Extended Wet Pattern to Bring Multiple Rounds of Snow to the Pacific Northwest, California Through Next Week

Jonathan Belles
Published: February 9, 2019

The pattern that has already brought snow to Seattle twice in the last week will hang on for at least one more week, continuing the succession of stormy systems hitting the West Coast.

This is a familiar pattern that is highlighted by a strong dome of high pressure in the central Pacific Ocean and a dip in the jet stream over the West Coast of the U.S.

Following Winter Storm Maya's snowfall in the Pacific Northwest this weekend, at least two more storms will sweep through the West in the upcoming week.

Here's a general timing for each day in the upcoming week:

  • Monday: The first storm will arrive in the Northwest from the Pacific with intensifying snowfall throughout the day. Some coastal rain is expected in western Oregon and northwestern California.
  • Tuesday: Snow will continue in the Pacific Northwest and spread inland across the northern Rockies and southward into California's Sierra. Rain may also begin to spread into southern California.
  • Wednesday: Snow will move into the Southwest while persisting in the Sierra, Great Basin and parts of the Rockies. Some lower elevation rain is possible from the San Francisco Bay area into Southern California. Moderate to locally heavy rain is possible in Southern California, which may bring flood concerns.
  • Thursday and Friday: The second storm will arrive in the Pacific Northwest. Snow or a mix of rain and snow is possible in the lower elevations, with some coastal rain in Oregon and Northern California.
Early Week Outlook

It's too early to know how much snow or rain will fall in these areas, but it will be an active pattern for at least the week ahead.

The pattern that we're currently in is called a negative Pacific/North American pattern (-PNA), and it is known for creating cooler than average conditions over the northwestern part of the country and warmer than average conditions in the Southeast, with the jet stream tucked in between.

Like winter storms Lucian and Maya, these two upcoming storm systems will take tracks from the Oregon or California coasts eastward across the Rockies and northeastward across the Plains and Midwest during the middle to end of next week.

Additional Snowfall Isn't Always a Bad Thing

Measurable snowfall had not been recorded in both Seattle and Portland prior to Winter Storm Lucian earlier this week.

Seattle picked up 2.7 inches of snow from Winter Storm Lucian and an additional 7.2 inches from Winter Storm Maya as of early Saturday. This is above the seasonal average of 6.8 inches and more snow is ahead.

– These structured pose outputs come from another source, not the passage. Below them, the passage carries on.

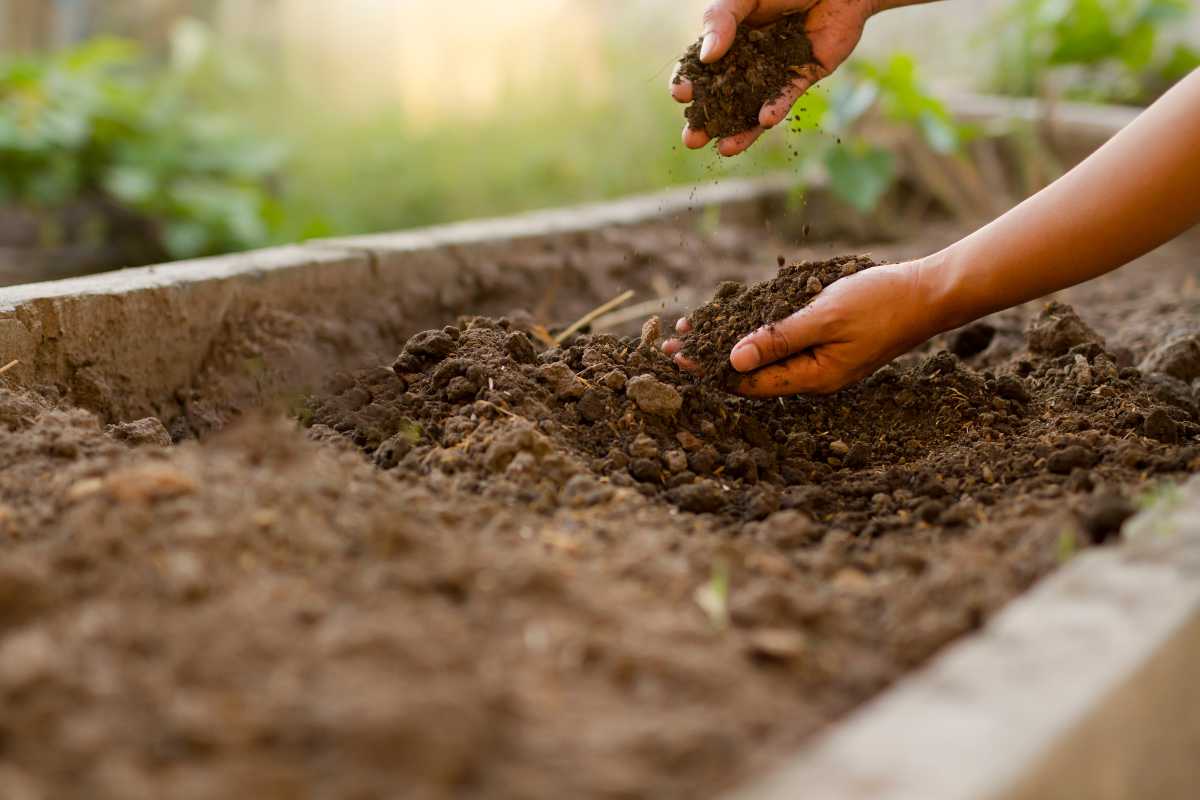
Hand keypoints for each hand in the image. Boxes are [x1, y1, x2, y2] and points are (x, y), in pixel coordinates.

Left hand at [663, 261, 943, 395]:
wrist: (928, 294)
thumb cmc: (880, 303)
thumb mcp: (824, 317)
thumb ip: (779, 339)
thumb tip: (733, 360)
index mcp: (811, 377)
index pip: (747, 382)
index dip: (708, 369)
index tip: (675, 357)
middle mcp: (812, 376)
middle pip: (751, 374)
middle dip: (710, 360)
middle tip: (669, 348)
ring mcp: (821, 362)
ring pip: (765, 358)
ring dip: (729, 345)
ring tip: (692, 334)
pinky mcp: (827, 344)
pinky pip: (784, 345)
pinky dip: (756, 334)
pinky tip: (736, 323)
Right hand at [671, 0, 876, 155]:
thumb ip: (722, 20)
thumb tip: (706, 56)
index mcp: (729, 38)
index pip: (702, 65)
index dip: (690, 81)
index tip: (680, 94)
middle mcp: (749, 58)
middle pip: (722, 96)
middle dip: (707, 120)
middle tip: (691, 140)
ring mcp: (774, 70)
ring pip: (752, 105)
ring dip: (738, 129)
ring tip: (724, 150)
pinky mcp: (802, 75)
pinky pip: (786, 96)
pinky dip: (775, 108)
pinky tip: (763, 120)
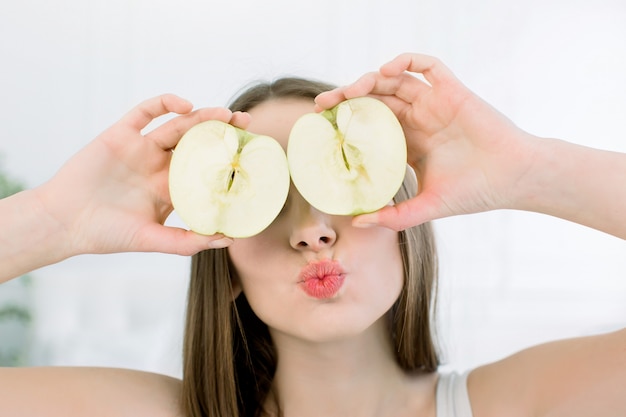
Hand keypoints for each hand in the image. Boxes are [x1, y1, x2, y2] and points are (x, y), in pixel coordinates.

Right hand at [35, 94, 249, 255]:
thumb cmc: (108, 234)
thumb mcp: (154, 240)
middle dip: (222, 131)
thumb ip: (189, 241)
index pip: (206, 169)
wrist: (64, 223)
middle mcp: (159, 165)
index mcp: (171, 187)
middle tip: (246, 123)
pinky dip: (164, 103)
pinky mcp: (120, 134)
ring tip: (224, 114)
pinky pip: (145, 112)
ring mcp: (141, 148)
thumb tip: (229, 239)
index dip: (228, 160)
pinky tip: (184, 105)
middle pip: (197, 142)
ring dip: (201, 116)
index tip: (251, 156)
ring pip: (177, 126)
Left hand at [316, 53, 535, 229]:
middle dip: (347, 98)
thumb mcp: (426, 207)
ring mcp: (435, 104)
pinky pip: (429, 66)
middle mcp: (419, 120)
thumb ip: (394, 216)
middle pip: (376, 99)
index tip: (323, 127)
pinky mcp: (453, 91)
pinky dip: (407, 61)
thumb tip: (357, 221)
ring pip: (396, 80)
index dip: (346, 122)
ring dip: (370, 79)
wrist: (514, 180)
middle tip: (324, 106)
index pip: (370, 125)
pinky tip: (388, 71)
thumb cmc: (475, 193)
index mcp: (409, 143)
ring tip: (349, 91)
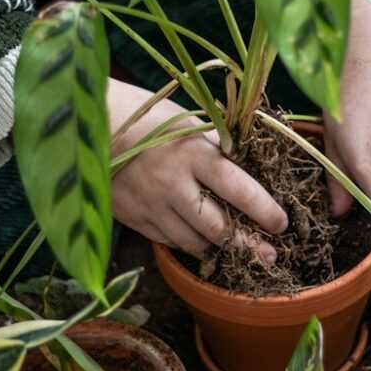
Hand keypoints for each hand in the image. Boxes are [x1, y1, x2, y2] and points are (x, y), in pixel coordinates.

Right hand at [107, 79, 287, 260]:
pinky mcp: (133, 218)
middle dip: (248, 244)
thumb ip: (215, 146)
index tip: (281, 224)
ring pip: (194, 243)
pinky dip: (188, 244)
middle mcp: (174, 185)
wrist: (89, 125)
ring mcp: (152, 205)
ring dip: (219, 248)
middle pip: (219, 228)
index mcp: (194, 154)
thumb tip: (248, 165)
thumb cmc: (147, 116)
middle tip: (269, 254)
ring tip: (236, 250)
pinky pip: (169, 242)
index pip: (239, 189)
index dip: (265, 210)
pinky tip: (199, 242)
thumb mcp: (188, 121)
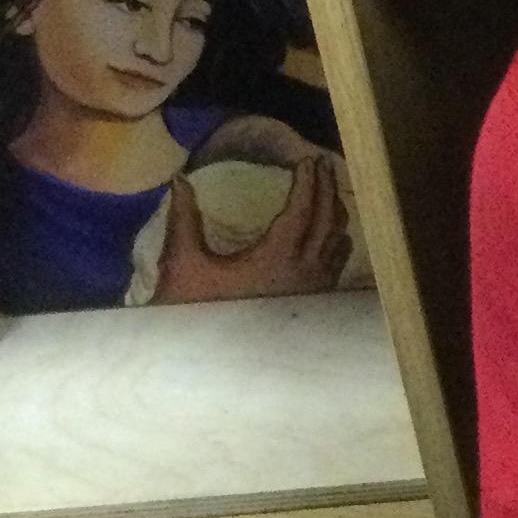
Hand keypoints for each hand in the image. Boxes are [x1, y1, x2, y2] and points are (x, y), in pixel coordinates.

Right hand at [150, 152, 352, 300]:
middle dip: (327, 188)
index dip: (307, 183)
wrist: (206, 358)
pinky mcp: (315, 300)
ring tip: (330, 187)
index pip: (301, 211)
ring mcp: (314, 287)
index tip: (308, 160)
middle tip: (324, 163)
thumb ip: (183, 219)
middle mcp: (304, 272)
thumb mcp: (183, 262)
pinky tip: (332, 229)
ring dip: (336, 211)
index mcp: (276, 259)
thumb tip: (179, 180)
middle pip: (327, 220)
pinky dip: (338, 238)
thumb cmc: (192, 309)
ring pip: (338, 240)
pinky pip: (337, 261)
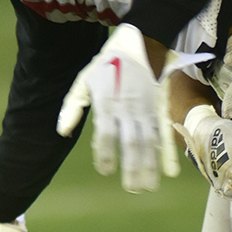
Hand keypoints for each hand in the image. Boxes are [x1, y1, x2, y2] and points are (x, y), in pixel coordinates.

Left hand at [55, 22, 172, 192]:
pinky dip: (168, 153)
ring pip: (150, 141)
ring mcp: (146, 109)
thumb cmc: (106, 65)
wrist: (140, 44)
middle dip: (133, 167)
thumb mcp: (84, 81)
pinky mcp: (159, 109)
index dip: (106, 153)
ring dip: (150, 165)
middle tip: (131, 188)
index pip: (107, 133)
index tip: (105, 170)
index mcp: (108, 101)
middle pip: (132, 141)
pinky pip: (163, 134)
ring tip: (147, 187)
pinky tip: (169, 172)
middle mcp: (129, 107)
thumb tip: (61, 131)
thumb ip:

Portland received 1.4 inches from Lucian and 3.9 inches from Maya as of early Saturday. Portland sees about 4.3 inches in an average season.

When you factor in both rainfall and snowfall, much of the Pacific Northwest is running below average for precipitation this winter. Most of the region has seen 50 to 90 percent of average precipitation since Oct. 1.

Some parts of Oregon and Idaho remain in severe drought, according to the latest U.S. Drought Monitor.

Further south, regions have experienced a bit more precipitation recently.

At the beginning of the year, moderate drought covered more than 75 percent of California, which has dropped to around 10 percent as of Feb. 5. Areas of severe and extreme drought have been alleviated across the state, including in the Carr, Camp, Woosley and Holy fire areas.

The snowpack in the Sierra has benefited from the storms as well and, as of Feb. 5, is above normal.

Parts of Southern California and the southern Sierra have benefited the most by this winter's storms, but flooding has been a concern in the burn scar areas at times.